Sonnia Hill and Gary Vann taught me what to look for and photograph in order to ID these two species. I would like to pass this information along to anyone who might be interested. With Gary's permission, I am using many of his words in the descriptions.

  1. Sepals--look at the color of the bottom of the flower. With Pitcheri, the major key is mono deep purple color underneath--or magenta. Never medium or light color. (This is Texas form; to the north it is mono cream underneath.) In contrast, Crispa's underneath sepal colors are bi-color. White runs centrally through each sepal with light blue on each side. According to FNA, the edges of the sepals on both species may be crisped, ruffled; the crispate margin size is 1 mm on C. pitcheri and 1-6 mm on C. crispa.
  2. Number of flowers--FNA states that C. pitcheri is axillary, 1-7 flowered. In the first photo of my observation, beneath the flower that I'm holding you can see two flower buds coming from an axil (bi-axillary).
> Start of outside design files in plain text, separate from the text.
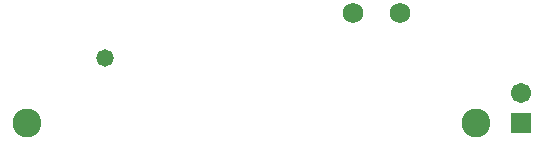
<source format=gbs>
G04 Layer_Color=16711935*
%FSLAX25Y25*%
%MOIN*%
G70*
G01*
G75*
%ADD67C,0.09587*%
%ADD68C,0.06800*%
%ADD69R,0.06706X0.06706*%
%ADD70C,0.06706*%
%ADD71C,0.05800*%
D67*
X25256Y44000D02*
D03*
X174744D02*
D03*
D68*
X133858Y80600D02*
D03*
X149606D02*
D03*
D69*
X189834Y44059D02*
D03*
D70*
Y54059D02*
D03*
D71*
X51200Y65700D02*
D03*
M02*

</source>
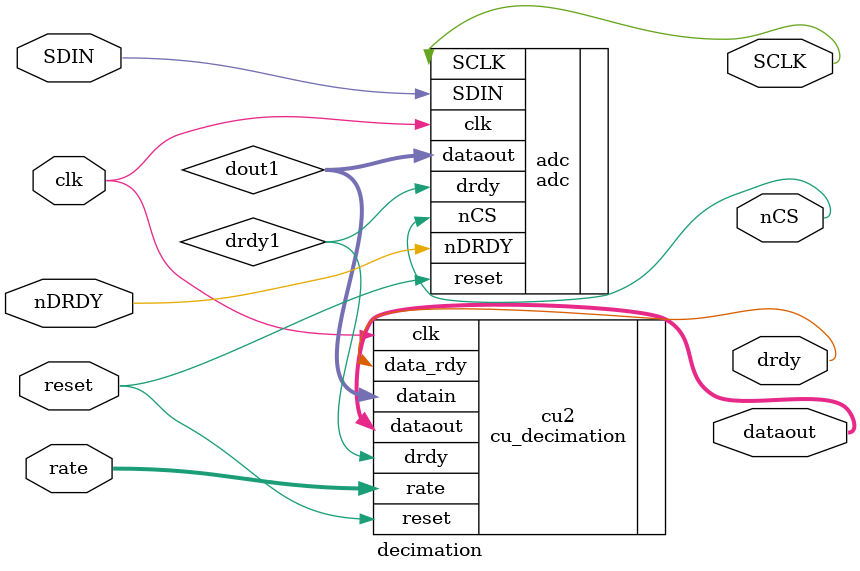
<source format=v>

module decimation
(
   input clk,
   input reset,
   input [2:0] rate,
   output drdy,
   output [15:0] dataout,
   /// adc interface
   input SDIN, //from adc
   input nDRDY,// from ADC
   //output SDOUT;//to adc 
   output SCLK, //to adc 
   output nCS// to adc 
);

   wire [15:0] dout1;
   wire drdy1;
   // Instantiate the module
   adc adc (
      .clk(clk), 
      .reset(reset), 
      .nDRDY(nDRDY), //from adc
      .SDIN(SDIN), ////from adc 
      //.SDOUT(SDOUT1), //to adc
      .SCLK(SCLK), //to adc
      .nCS(nCS), //to adc
      .drdy(drdy1), //local signal
      .dataout(dout1) //16 bit data at 32ks rate
   );

   // Instantiate the module
   cu_decimation cu2 (
      .clk(clk), 
      .reset(reset), 
      .drdy(drdy1), //input
      .datain(dout1),//16 bit data in 
      .rate(rate), //select decimation 16k or 8k or 1k
      .dataout(dataout), //16 bit decimated data at 16k or 8k or 1k
      .data_rdy(drdy)    //ready for decimated data 
   );
endmodule

</source>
Look for small leaf-like bracts below the flowers on C. pitcheri. Crispa is terminal with one flower and no bracts.
  3. Leaves--Pitcheri has reticulate-veined (like a network) leaves. In the second photo of my observation, you can see a reticulate-veined leaf behind the flower that I'm holding. It doesn't appear as "conspicuous" as FNA states Pitcheri is, but perhaps you get an idea of what to look for and photograph. I didn't get a photograph of the underside of the leaf, and I think that would probably have helped with the ID.

These are the 3 main characteristics that you need to photograph, but I also learned about 3 more that you might see or find interesting.

  1. Seedhead--if possible, get images of the mature (brown) seedhead. Seedheads develop about 90 days after the flower blooms. Pitcheri has shortish bald tails normally, but some have laid down hairs on the proximal tails. In Pitcheri, this is an important piece of information.
  2. Tendrils--Gary tells me that Crispa does not have tendrils usually as it does not climb. In certain instances, however, it does have tendrils and is found wrapping onto the branches of bushes and trees, with a size far beyond normal. This is a variant. FNA states that both species may have tendrils.
  3. Buds--Crispa has much longer tips on flower buds to allow for much greater rolled-up reflexure.

I hope that I've been accurate in what I've written here. If not, please feel free to make corrections in the comments. I'll tag those who might be interested in this information. Please tag anyone else. I hope this helps.
@sonnia @gary1122 @sambiology @eric_keith @wendybirdsbyrv @dirtnkids @sbdplantgal @noreenhoard @katittle @codie_belt @pinkspoonbill @debnance @scottbuckel @rednat @mhollenshead @dg1006 @destiny97 @kimberlietx @connlindajo

Posted on 17 August, 2020 23:29 by suz suz


Wonderful!!! :)
Hopefully Jesse with take a look too: @jcharris

Posted by sambiology almost 4 years ago

I forgot about Jesse. I still hope to collect some young leaflets for him, with permission, of course.

Posted by suz almost 4 years ago

This is so helpful for determination and differences between these two species. I hope it helps folks to post photographs that show the characteristics necessary for a correct id.

Posted by sonnia almost 4 years ago

Thank you so much, Suz, all this is going to really help getting these Clematis identified correctly.

Posted by sbdplantgal almost 4 years ago

Thank you for sharing this information. I am not good with plants. My Daddy was a botanist. However, it didn't rub off on me! However, if you need help with Spider identifications, I may be able to help you.